_YOUR OBJECTIVE_. Gather every line in the listing below that contains the word "value". Letter case matters.

_RECORDS TO PROCESS_.
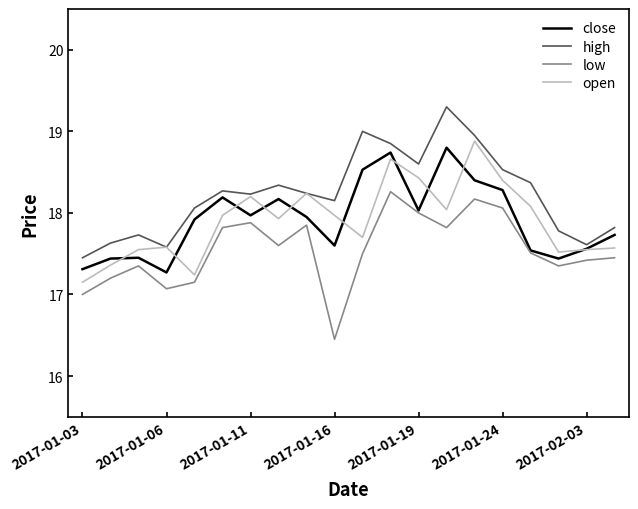

What is the greatest value displayed?

19.3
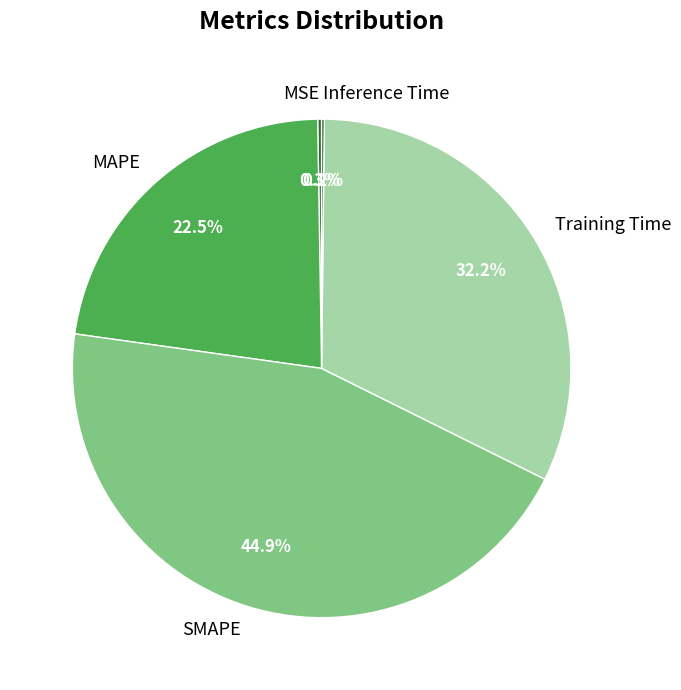

Approximately how many times larger is the value at MAPE compared to SMAPE?

0.5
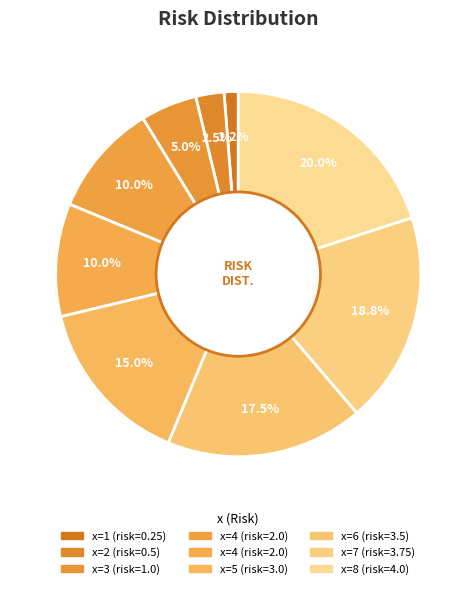

Does any single category account for the majority?

No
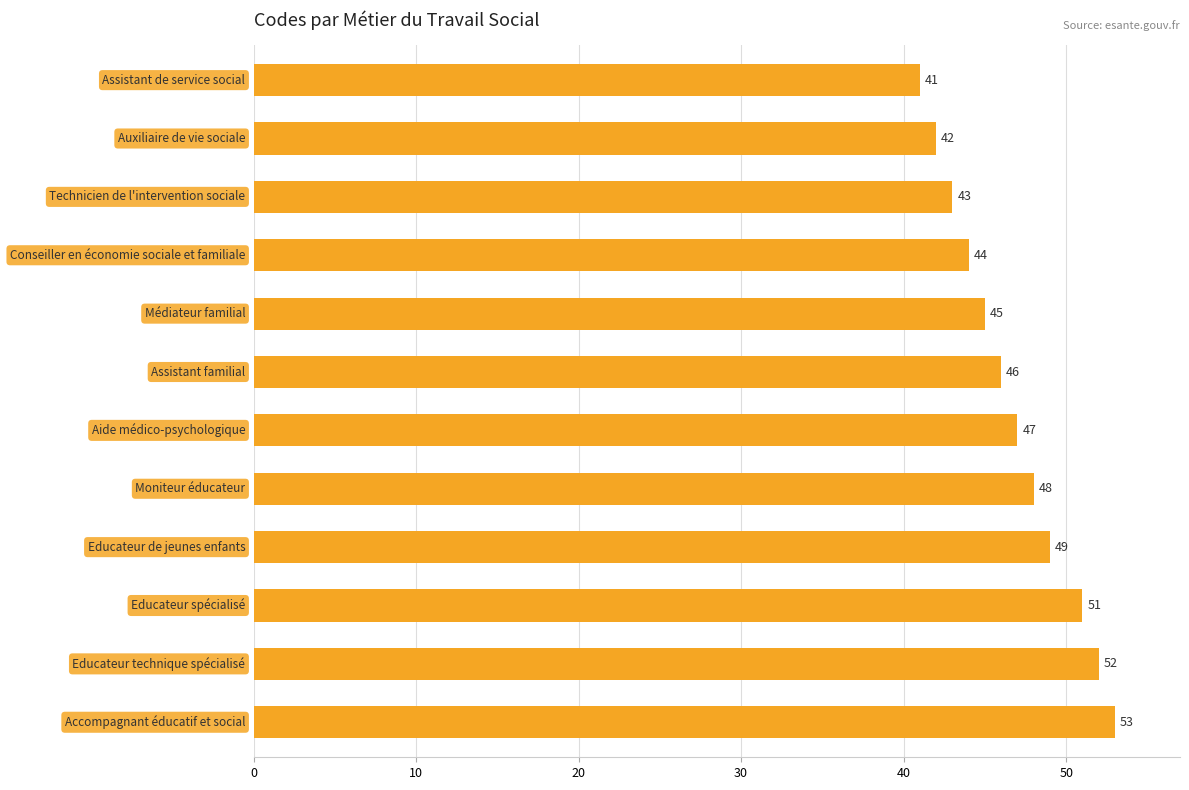

What is the maximum value shown in the chart?

53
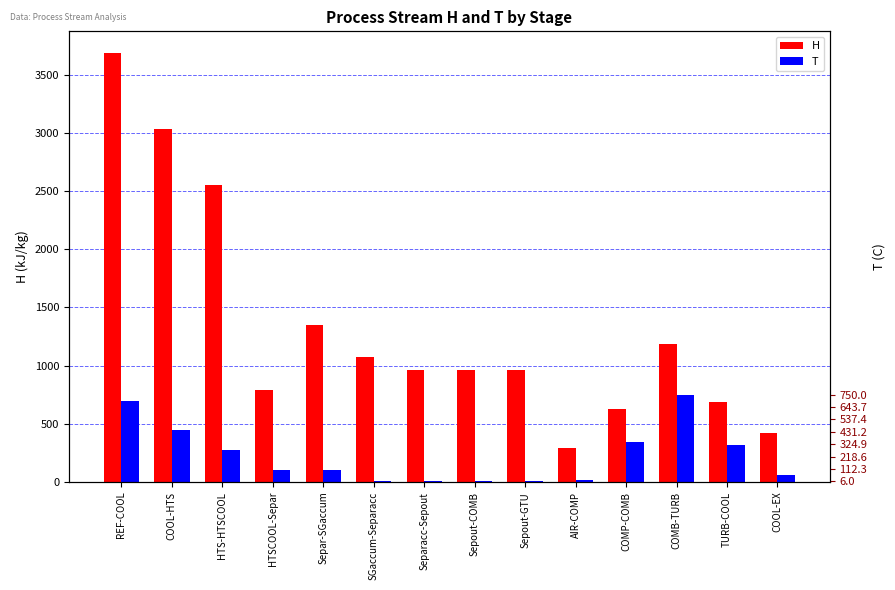

Reading left to right, extract all data points from this chart.

H: 3688.0	3030.2	2555.1	791.1	1348.0	1076.1	958.5	958.5	958.5	293.2	631.5	1186.1	690.4	423.1
T: 700.0	450.0	275.0	100.0	100.0	6.0	6.0	6.0	6.0	15.0	343.4	750.0	315.4	62.9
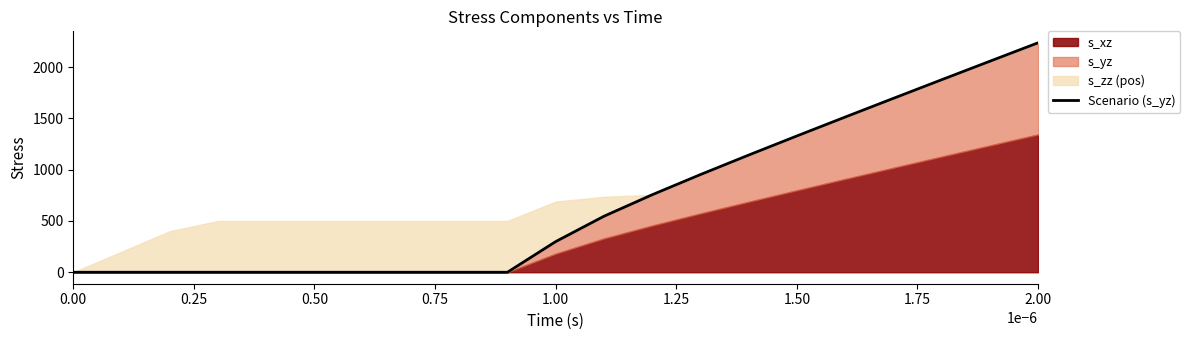

What is the average value?

686.1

_RESULT FOR THIS TASK_.
What is the greatest value displayed?
Approximately how many times larger is the value at MAPE compared to SMAPE?
What is the maximum value shown in the chart?
What is the average value?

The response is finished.